[Exercise brief]: Compute how many lines in the entries below include the string "towel". Only the number is wanted.

[Data to examine]:

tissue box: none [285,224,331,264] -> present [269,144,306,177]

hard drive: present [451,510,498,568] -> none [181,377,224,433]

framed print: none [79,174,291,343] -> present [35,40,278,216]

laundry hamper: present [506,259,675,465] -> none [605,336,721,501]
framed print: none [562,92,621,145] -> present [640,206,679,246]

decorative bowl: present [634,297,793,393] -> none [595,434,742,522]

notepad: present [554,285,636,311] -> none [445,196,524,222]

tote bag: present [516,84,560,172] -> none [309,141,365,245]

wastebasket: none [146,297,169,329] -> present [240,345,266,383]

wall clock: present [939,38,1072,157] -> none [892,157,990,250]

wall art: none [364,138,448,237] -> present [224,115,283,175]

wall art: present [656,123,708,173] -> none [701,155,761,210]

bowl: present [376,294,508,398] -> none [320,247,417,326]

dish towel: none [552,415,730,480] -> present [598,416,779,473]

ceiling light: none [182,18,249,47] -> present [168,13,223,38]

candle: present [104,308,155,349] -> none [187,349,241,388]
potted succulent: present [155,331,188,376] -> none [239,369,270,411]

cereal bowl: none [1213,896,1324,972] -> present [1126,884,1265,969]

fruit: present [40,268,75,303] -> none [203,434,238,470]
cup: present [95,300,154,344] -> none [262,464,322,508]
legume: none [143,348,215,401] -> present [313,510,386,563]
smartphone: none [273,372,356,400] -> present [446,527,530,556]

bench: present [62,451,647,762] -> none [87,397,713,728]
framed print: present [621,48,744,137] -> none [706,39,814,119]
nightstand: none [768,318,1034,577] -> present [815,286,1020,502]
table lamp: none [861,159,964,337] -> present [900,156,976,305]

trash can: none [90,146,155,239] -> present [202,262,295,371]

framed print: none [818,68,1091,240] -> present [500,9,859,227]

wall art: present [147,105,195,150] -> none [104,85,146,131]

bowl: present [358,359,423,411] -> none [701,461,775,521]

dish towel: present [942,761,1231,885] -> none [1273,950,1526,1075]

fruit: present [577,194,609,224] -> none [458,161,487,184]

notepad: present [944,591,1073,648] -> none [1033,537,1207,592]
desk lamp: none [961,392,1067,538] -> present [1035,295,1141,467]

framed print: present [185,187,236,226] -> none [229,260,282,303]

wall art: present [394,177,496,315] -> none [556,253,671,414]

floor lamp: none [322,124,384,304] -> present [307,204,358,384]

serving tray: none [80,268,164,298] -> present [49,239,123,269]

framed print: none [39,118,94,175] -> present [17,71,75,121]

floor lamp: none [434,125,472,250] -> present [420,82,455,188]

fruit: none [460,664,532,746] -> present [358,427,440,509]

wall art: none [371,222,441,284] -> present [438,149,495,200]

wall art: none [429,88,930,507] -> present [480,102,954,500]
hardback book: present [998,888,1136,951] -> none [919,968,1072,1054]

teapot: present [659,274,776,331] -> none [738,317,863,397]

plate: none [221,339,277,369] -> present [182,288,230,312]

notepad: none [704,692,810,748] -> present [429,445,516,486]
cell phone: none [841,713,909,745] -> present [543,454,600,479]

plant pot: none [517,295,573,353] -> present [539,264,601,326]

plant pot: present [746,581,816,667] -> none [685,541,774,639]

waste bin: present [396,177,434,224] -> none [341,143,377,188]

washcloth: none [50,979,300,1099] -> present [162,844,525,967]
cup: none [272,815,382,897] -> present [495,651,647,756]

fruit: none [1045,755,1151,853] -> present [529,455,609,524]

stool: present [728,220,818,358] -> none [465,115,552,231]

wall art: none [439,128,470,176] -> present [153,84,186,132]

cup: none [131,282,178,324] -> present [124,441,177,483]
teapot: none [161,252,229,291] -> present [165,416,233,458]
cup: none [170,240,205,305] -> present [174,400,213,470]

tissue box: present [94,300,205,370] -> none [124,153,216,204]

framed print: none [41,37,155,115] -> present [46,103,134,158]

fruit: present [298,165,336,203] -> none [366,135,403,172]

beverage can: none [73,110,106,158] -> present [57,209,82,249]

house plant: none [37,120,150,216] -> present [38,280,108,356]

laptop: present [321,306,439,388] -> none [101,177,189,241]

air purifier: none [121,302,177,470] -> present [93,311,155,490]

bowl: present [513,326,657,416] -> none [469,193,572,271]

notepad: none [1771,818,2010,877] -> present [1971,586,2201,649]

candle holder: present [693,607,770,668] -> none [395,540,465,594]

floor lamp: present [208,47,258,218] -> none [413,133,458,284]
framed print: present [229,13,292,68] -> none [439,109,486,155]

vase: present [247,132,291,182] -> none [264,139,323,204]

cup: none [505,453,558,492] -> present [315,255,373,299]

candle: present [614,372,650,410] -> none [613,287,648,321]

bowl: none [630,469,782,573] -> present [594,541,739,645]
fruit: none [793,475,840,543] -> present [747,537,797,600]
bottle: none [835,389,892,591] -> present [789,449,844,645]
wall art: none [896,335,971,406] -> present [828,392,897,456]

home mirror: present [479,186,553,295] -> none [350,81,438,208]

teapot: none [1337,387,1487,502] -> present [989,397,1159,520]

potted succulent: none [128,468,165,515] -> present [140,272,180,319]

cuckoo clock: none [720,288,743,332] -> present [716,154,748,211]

[Response to this task]: 2